Task instructions:
Where a picture appears, leave it out; copy everything else in the records exactly.

Data supplied:

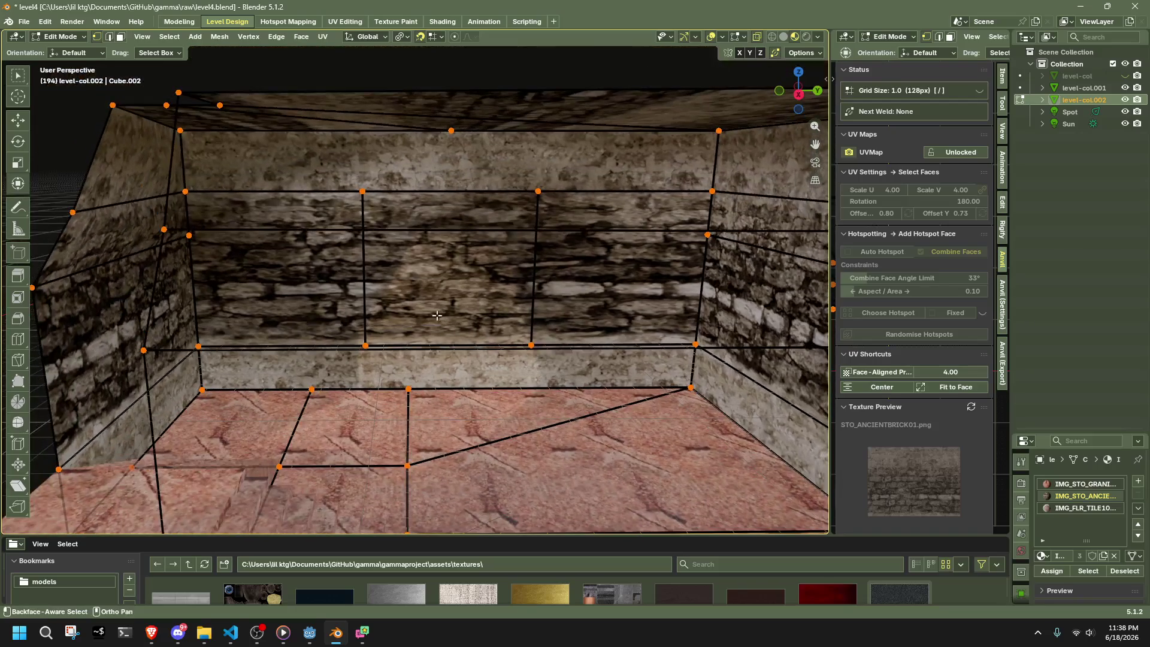
pyautogui.press('b')
pyautogui.press('Escape')
# - In face mode, select the left wall face and the adjacent wall faces
pyautogui.press('3')
pyautogui.click(446, 282)
pyautogui.click(271, 269)
pyautogui.moveTo(551, 324)
pyautogui.mouseDown(button='middle')
pyautogui.moveTo(537, 154)
pyautogui.moveTo(397, 205)
pyautogui.moveTo(300, 342)
pyautogui.moveTo(243, 466)
pyautogui.moveTo(629, 334)
pyautogui.moveTo(413, 315)
pyautogui.mouseUp(button='middle')
pyautogui.scroll(4, 637, 349)
pyautogui.scroll(-4, 413, 315)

Expected answer:
pyautogui.press('b')
pyautogui.press('Escape')
# - In face mode, select the left wall face and the adjacent wall faces
pyautogui.press('3')
pyautogui.click(446, 282)
pyautogui.click(271, 269)
pyautogui.moveTo(551, 324)
pyautogui.mouseDown(button='middle')
pyautogui.moveTo(537, 154)
pyautogui.moveTo(397, 205)
pyautogui.moveTo(300, 342)
pyautogui.moveTo(243, 466)
pyautogui.moveTo(629, 334)
pyautogui.moveTo(413, 315)
pyautogui.mouseUp(button='middle')
pyautogui.scroll(4, 637, 349)
pyautogui.scroll(-4, 413, 315)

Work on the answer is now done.